6.2 Revised or additional policy required for action not covered by present policy
This document proposes a framework for future policies. As soon as there is consensus within the RIPE community on this framework any future policy development must be done within the bounds of this framework.
6.3 Revision by normal RIPE PDP process
As for any RIPE policy this framework is also subject to revision by the RIPE Policy Development Process . However, such future revisions must never restrict the rights of Legacy Resource Holders to their legacy resources.
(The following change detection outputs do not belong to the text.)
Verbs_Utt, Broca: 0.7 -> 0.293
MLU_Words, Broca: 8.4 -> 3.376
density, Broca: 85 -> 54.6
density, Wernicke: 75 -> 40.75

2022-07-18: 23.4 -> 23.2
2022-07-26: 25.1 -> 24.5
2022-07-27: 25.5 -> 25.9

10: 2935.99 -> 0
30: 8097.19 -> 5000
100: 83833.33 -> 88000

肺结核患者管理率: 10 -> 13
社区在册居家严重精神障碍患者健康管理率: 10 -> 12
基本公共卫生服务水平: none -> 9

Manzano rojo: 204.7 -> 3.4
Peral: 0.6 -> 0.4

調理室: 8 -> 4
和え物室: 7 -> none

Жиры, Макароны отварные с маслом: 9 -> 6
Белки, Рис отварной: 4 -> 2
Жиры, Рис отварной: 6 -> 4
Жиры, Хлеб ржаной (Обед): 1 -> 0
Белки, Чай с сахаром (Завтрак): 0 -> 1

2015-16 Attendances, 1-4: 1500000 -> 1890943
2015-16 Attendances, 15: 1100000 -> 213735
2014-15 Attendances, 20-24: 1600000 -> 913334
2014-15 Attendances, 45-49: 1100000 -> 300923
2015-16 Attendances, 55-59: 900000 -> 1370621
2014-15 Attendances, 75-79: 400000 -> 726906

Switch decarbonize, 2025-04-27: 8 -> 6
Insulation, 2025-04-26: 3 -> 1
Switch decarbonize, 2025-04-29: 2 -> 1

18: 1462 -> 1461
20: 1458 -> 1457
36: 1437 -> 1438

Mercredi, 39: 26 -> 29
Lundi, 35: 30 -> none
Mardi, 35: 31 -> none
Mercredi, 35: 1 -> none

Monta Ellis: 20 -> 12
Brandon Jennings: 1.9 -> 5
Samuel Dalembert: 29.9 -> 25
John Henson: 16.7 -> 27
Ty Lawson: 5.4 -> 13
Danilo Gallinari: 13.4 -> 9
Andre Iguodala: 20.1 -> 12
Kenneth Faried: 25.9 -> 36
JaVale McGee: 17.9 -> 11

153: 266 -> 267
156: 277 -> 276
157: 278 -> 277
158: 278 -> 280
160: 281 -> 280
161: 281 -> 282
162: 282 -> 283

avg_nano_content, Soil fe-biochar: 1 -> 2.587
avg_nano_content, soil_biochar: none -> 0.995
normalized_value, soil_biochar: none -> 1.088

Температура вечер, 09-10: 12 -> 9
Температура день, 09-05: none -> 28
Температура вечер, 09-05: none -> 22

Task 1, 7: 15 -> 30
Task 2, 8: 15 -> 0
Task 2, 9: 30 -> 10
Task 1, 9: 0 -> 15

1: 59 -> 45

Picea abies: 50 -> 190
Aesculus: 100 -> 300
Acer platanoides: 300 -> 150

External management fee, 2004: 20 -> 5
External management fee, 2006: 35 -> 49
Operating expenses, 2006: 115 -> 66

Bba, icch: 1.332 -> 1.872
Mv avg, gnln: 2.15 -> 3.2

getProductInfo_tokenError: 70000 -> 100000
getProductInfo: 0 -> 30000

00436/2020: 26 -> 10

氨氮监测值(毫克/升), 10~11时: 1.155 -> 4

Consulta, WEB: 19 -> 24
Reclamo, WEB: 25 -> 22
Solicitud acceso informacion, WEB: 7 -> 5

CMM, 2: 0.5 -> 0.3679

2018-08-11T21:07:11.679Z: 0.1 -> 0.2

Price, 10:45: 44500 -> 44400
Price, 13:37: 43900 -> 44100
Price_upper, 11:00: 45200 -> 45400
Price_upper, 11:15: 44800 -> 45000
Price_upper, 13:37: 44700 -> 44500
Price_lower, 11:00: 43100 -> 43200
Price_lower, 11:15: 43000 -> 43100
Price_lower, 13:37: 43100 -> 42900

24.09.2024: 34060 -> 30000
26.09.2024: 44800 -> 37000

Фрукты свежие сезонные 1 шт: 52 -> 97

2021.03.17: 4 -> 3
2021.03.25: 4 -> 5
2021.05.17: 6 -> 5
a. Arguments supporting the proposal
Since RIPE 63 (Vienna, Oct-Nov 2011), the RIPE NCC has been approaching legacy resource holders and offering them the opportunity to have the data held by the NCC in relation to their legacy resource holdings updated to ensure accuracy of the records, on terms opportunistically imposed by the NCC. There was as yet no RIPE policy in place to support this initiative. Furthermore, the NCC began the activity without first engaging in consultation with the affected resource holders. Consequently, the activity was perceived by many of those affected as inappropriate and leading to a “destruction of trust”.
This policy proposal is made in an attempt to recover the unfortunate situation which has arisen and in the hope that it will help prevent such a situation arising again.
Although IPv4 addressing resources were not originally intended to be object of any kind of trade, practice showed otherwise during the last years . The implicit acceptance of trade practices over IPv4 addresses sets the background for any organisation to consider their legacy Internet resources as an asset, which can be potentially traded.
b. Arguments opposing the proposal
As may be received during Discussion Phase.